All these factors explain why KZN was the site of emergence, but what’s still unclear is whether the outbreak spread across the country from the province, or whether greater vigilance coupled with drug sensitivity testing uncovered a phenomenon that was emerging simultaneously in every province of South Africa.
Other countries in Africa have reason to be concerned about the potential for home-grown outbreaks of XDR-TB. The World Health Organization estimates that alongside South Africa, Nigeria and Ethiopia are the hotspots for MDR-TB in Africa, followed by Tanzania, Malawi, Zambia, Rwanda, Mozambique and the Democratic Republic of Congo.
Countries in southern and central Africa are currently investigating whether XDR-TB is present, but surveillance will be hampered by the severe shortage of drug sensitivity testing.
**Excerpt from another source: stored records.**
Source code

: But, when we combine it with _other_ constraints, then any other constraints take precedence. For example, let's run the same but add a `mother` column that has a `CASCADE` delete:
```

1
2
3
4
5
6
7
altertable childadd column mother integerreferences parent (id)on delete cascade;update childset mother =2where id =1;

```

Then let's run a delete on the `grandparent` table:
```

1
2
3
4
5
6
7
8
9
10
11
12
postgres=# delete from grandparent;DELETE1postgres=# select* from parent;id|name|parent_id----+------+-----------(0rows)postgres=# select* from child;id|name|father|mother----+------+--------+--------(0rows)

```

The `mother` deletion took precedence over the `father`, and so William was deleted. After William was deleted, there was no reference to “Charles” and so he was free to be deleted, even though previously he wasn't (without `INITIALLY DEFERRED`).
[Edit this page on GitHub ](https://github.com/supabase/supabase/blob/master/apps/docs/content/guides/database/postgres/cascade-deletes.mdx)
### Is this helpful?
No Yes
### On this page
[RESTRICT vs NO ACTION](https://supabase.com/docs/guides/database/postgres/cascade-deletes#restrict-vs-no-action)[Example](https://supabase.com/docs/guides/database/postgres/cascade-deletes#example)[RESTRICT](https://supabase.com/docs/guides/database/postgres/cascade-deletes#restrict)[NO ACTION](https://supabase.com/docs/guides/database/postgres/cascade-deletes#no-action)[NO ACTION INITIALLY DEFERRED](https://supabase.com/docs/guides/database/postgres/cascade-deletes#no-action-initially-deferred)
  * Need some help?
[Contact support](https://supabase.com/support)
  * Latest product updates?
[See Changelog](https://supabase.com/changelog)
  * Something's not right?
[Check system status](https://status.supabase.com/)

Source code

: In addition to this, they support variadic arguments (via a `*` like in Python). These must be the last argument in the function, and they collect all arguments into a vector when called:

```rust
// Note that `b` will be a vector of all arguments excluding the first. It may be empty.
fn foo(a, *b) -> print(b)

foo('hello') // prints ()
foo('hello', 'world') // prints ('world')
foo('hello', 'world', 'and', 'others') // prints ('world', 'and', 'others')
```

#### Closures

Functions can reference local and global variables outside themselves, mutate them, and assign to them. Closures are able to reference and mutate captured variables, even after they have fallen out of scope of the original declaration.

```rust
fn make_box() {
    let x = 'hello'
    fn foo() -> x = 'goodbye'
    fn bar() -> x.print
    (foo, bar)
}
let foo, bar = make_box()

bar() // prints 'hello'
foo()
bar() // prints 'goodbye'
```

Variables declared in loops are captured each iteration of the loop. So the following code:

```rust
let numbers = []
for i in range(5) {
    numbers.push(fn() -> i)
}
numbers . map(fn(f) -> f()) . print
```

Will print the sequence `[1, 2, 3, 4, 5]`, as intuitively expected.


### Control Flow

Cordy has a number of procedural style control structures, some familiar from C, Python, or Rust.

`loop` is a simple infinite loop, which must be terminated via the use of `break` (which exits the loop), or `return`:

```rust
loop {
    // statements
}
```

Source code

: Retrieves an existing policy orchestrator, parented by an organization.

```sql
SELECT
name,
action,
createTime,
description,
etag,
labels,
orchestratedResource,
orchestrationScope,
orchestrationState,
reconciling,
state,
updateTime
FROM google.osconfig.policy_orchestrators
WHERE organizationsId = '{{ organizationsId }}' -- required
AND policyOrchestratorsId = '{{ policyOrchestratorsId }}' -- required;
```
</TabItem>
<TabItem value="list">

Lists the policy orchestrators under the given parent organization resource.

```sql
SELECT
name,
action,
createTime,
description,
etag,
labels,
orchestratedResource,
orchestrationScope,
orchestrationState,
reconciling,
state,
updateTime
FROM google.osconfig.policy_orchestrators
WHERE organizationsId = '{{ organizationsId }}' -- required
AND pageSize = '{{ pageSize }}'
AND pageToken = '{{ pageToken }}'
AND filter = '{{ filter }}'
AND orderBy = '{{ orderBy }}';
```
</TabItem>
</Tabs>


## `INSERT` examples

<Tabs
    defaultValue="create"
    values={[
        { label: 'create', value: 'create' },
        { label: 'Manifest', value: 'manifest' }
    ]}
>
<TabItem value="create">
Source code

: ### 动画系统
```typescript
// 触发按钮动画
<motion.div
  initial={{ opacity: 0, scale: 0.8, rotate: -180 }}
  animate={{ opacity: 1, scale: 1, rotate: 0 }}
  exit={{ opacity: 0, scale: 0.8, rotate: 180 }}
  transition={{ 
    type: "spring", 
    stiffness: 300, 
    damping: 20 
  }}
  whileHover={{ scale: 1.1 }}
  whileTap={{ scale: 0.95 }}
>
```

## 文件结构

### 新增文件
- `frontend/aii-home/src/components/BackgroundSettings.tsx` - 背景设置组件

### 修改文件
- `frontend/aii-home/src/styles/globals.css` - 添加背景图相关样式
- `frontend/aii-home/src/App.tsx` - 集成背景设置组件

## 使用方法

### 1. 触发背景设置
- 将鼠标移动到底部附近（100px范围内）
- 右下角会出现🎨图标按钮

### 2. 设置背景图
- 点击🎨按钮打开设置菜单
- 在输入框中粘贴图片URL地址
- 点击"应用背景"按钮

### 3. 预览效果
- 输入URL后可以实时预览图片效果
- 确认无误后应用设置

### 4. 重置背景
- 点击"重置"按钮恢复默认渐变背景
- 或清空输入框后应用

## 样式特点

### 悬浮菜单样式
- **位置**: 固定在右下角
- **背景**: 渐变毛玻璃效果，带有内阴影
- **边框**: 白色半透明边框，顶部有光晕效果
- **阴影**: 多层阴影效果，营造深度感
Few laboratories are equipped to do it, the equipment is expensive and trained staff are thin on the ground.
For most countries, the likelihood that XDR-TB is present will be present is governed by the extent to which patients already have access to second-line TB treatment.
Second-line TB treatment is expensive ($1500 - $4000 for a course of treatment), it’s hugely labour intensive and requires hospital beds to be set aside for six to eight months until the patients achieves conversion to smear-negative. Just under 40% of TB programmes in Africa and Asia currently include MDR TB treatment as part of their routine activities, says Dr Haileyesus Getahun of WHO.
The WHO and Stop TB Partnership has set a target for the expansion of MDR-TB treatment from 30,000 patients worldwide in 2007 to 1.6 million in 2015. The target is based on the estimated number of patients who fail TB treatment and develop drug resistance to components of the first-line regimen.
Unless efforts to control MDR-TB succeed, said Dr Mario Raviglione, director of WHO’s Stop TB department, “MDR-TB will replace the drug-susceptible strain as the dominant strain. There are countries in the former Soviet Union already approaching 15 – 20% [of new TB cases MDR] today.”
But, says Dr Rhehab Chimzizi of Malawi’s National TB Programme, “What is slowing us [in MDR response] is laboratory capacity. We have one lab to do drug sensitivity testing and sputum culture for a country of 12.8 million people!”
Until countries can carry out drug sensitivity testing, their requests for free or subsidised second-line drugs are likely to be turned down by WHO’s Green Light Committee, which approves requests for second-line TB drugs based on the capacity of a country to preserve the efficacy of those drugs.
Currently, drug sensitivity testing is not only expensive but slow. It can take five to six weeks to establish whether a TB isolate is resistant to rifampicin or isoniazid, or both, often leading to presumptive treatment with an inappropriate combination of drugs that can serve to increase the level of drug resistance.
Tests of a new method of diagnosing isoniazid and rifampicin resistance without the need for culturing TB bacteria are currently underway in southern Africa, and if successful, could lead to the approval of a new diagnostic method by WHO within a year.
This would have the potential to speed up MDR treatment, if the investment in laboratory standards takes place now.
But, as Dr Mario Raviglione points out, unless donors begin to invest in combating the MDR-TB crisis now, we will fall further and further behind in the fight against MDR-TB. Earlier this year WHO and the Stop TB Partnership issued a call for $2.15 billion to back an extensive plan to combat MDR and XDR TB. So far, he says, there is a funding gap of close to half a billion dollars in 2007, despite the fact that more than 400,000 MDR-TB cases are expected to be diagnosed this year alone.